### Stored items
--------------------

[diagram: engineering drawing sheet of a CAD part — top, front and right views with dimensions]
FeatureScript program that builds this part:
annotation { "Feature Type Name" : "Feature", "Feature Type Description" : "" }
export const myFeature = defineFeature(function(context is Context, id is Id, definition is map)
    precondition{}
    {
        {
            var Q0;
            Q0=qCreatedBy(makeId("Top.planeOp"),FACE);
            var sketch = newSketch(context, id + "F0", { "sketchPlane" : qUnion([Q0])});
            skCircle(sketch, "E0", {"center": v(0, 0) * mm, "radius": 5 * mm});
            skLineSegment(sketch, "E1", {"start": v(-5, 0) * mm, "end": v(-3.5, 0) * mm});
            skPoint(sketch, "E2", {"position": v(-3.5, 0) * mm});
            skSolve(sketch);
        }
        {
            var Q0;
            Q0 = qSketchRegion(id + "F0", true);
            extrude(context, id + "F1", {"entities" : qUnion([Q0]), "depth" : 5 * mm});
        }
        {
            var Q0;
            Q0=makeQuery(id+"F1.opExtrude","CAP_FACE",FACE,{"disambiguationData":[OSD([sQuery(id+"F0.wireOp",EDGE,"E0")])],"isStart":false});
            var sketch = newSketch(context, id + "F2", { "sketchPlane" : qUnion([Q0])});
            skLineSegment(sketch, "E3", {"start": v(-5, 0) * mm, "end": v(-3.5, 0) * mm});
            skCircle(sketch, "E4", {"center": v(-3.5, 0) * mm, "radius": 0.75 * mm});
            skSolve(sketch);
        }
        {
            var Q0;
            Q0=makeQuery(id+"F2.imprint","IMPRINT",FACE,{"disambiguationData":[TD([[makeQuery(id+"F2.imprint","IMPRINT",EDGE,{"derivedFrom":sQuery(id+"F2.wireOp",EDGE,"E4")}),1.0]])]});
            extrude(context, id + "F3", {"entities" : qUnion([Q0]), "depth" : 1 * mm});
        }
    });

--------------------

Retype all of the data above word for word, keeping every character and line break unchanged.

[diagram: engineering drawing sheet of a CAD part — top, front and right views with dimensions]
FeatureScript program that builds this part:
annotation { "Feature Type Name" : "Feature", "Feature Type Description" : "" }
export const myFeature = defineFeature(function(context is Context, id is Id, definition is map)
    precondition{}
    {
        {
            var Q0;
            Q0=qCreatedBy(makeId("Top.planeOp"),FACE);
            var sketch = newSketch(context, id + "F0", { "sketchPlane" : qUnion([Q0])});
            skCircle(sketch, "E0", {"center": v(0, 0) * mm, "radius": 5 * mm});
            skLineSegment(sketch, "E1", {"start": v(-5, 0) * mm, "end": v(-3.5, 0) * mm});
            skPoint(sketch, "E2", {"position": v(-3.5, 0) * mm});
            skSolve(sketch);
        }
        {
            var Q0;
            Q0 = qSketchRegion(id + "F0", true);
            extrude(context, id + "F1", {"entities" : qUnion([Q0]), "depth" : 5 * mm});
        }
        {
            var Q0;
            Q0=makeQuery(id+"F1.opExtrude","CAP_FACE",FACE,{"disambiguationData":[OSD([sQuery(id+"F0.wireOp",EDGE,"E0")])],"isStart":false});
            var sketch = newSketch(context, id + "F2", { "sketchPlane" : qUnion([Q0])});
            skLineSegment(sketch, "E3", {"start": v(-5, 0) * mm, "end": v(-3.5, 0) * mm});
            skCircle(sketch, "E4", {"center": v(-3.5, 0) * mm, "radius": 0.75 * mm});
            skSolve(sketch);
        }
        {
            var Q0;
            Q0=makeQuery(id+"F2.imprint","IMPRINT",FACE,{"disambiguationData":[TD([[makeQuery(id+"F2.imprint","IMPRINT",EDGE,{"derivedFrom":sQuery(id+"F2.wireOp",EDGE,"E4")}),1.0]])]});
            extrude(context, id + "F3", {"entities" : qUnion([Q0]), "depth" : 1 * mm});
        }
    });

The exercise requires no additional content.